Guest Post: Galleon Technology Fund: A Clipper Or A Barge?
Submitted by Michael Markov of MPI Blog
The goal of this week’s post is to explore the factors driving
Galleon Technology fund’s performance a bit deeper. The fund was widely
known for its high turnover, rapid-fire trading and extensive use of
options to leverage short-term bets. Therefore, it seems unlikely that
this quintessential hedge fund could resemble a typical technology
sector mutual fund. But, as we’ve already learned from our previous analysis of Renaissance RIEF, such massive trading may inadvertently result in performance that can be explained by a handful of directional bets.
First, we expanded the time period from our previous post. The chart
below now includes excess return information for five full years from
2004 where we’ve highlighted three months: July ’07 and ’08, which have
come under heavy scrutiny for alleged insider trading and July ’06,
where outperformance was notably higher than both July ’07 and July’08.
Over the five year period (2004-2008) these three months were the only
months when the Galleon fund significantly outperformed its peers—an
average technology hedge fund in the index.
Clearly, July performance numbers for each of the three years are
deemed as statistical outliers (regardless of the legal connotation)
which potentially could distort any further analysis of Galleon
returns. In addition, the complaint mentions July 2007 $4M gain from
trading Hilton—not a technology stock—which could also “contaminate”
our analysis. Given the facts above we decided to remove all three July
observaions as outliers.
Next, we proceed with a dynamic forensic analysis of the Galleon Technology fund’s returns similar to the one performed in our previous post using MPI Stylus™ and its DSA engine. The results of this analysis are presented in an exposure chart below. Note
that this chart does not show actual holdings, but allocations to
different factors that best explain the returns of the fund.
We note quite stable long exposure to several Dow Jones technology
sectors. The exposure to foreign technology companies is represented by
the MSCI All Country ex. US Tech index, indicating positions in ADRs,
foreign stocks, or simply sensitivity to foreign markets through
investing in U.S. stocks. Short exposure to PowerShares QQQ ETF is
supported by the fund’s SEC filings according to which the fund
maintained at times a significant position in QQQ put options. Both the
cash exposure (about 60%, an indication of net 40% market exposure) and
the size of the short position (30-40%) are similar to our earlier
results. At the same time, these results are slightly different from
the ones in the previous post, which is expected given that we removed
three very large outliers.
It should be noted that because of the removal of outliers the
statistical quality of the analysis improved significantly. The
R-squared statistic determining the quality of fit is 89% and the Predicted R-squared,
MPI’s proprietary cross-validation statistic, is 79%. Such a high
quality regression is more typical for a large, diversified mutual
fund. The quality of fit is also illustrated in the performance chart
below where an exposure-weighted portfolio made of factor indexes
(called a “Style” or “Tracking” portfolio) closely tracks the fund’s
actual performance in-sample (“Total”).
Note that the tracking is exceptionally good through the middle of
2006 where the fund and the tracking portfolio lines begin to deviate
slightly despite the removal of outliers. Nevertheless, both the
pattern of performance and its magnitude are captured very well
throughout the entire five-year history.
While the results of this analysis are very intriguing and somewhat
unexpected, the study itself carries very important lessons for
investors.
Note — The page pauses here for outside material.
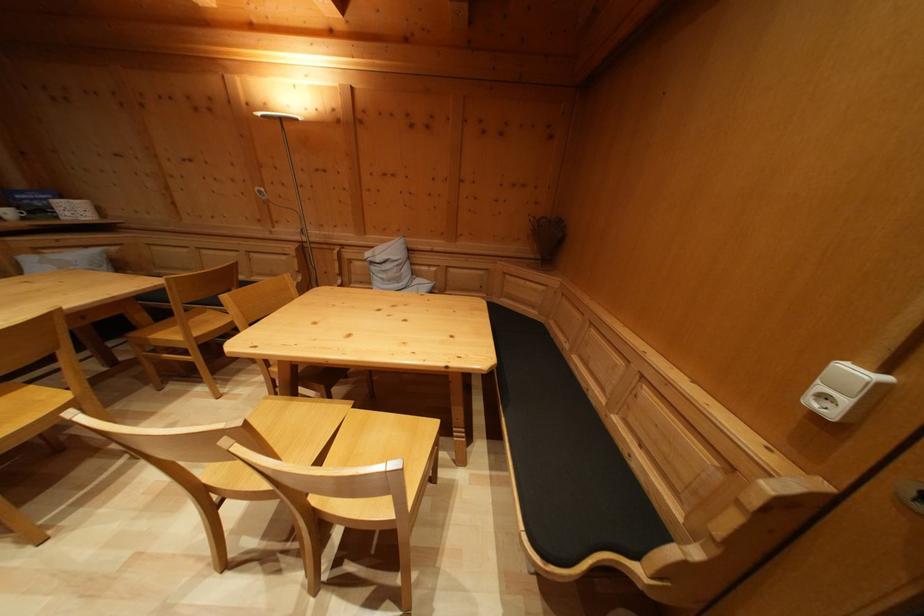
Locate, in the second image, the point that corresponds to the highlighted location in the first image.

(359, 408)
First, it shows that analysis of hedge fund returns is a
delicate, iterative process requiring careful examination of residuals.
If outliers cannot be explained by any available portfolio information
they could warrant removal or winzorisation.
More importantly, removal of several large “alpha” outliers allowed us
to show that in the remaining periods this quintessential high-turnover
arbitrageur behaved more like a diversified mutual fund, with returns
mimicked by a few long-term directional bets. And while massive
computer-generated trading of Renaissance RIEF resulted in such an
immediately apparent pattern, in the case of Galleon, the long-term
directional pattern became visible only after identification and
removal of several exceptional returns.
Daniel Li, PhD contributed to this research.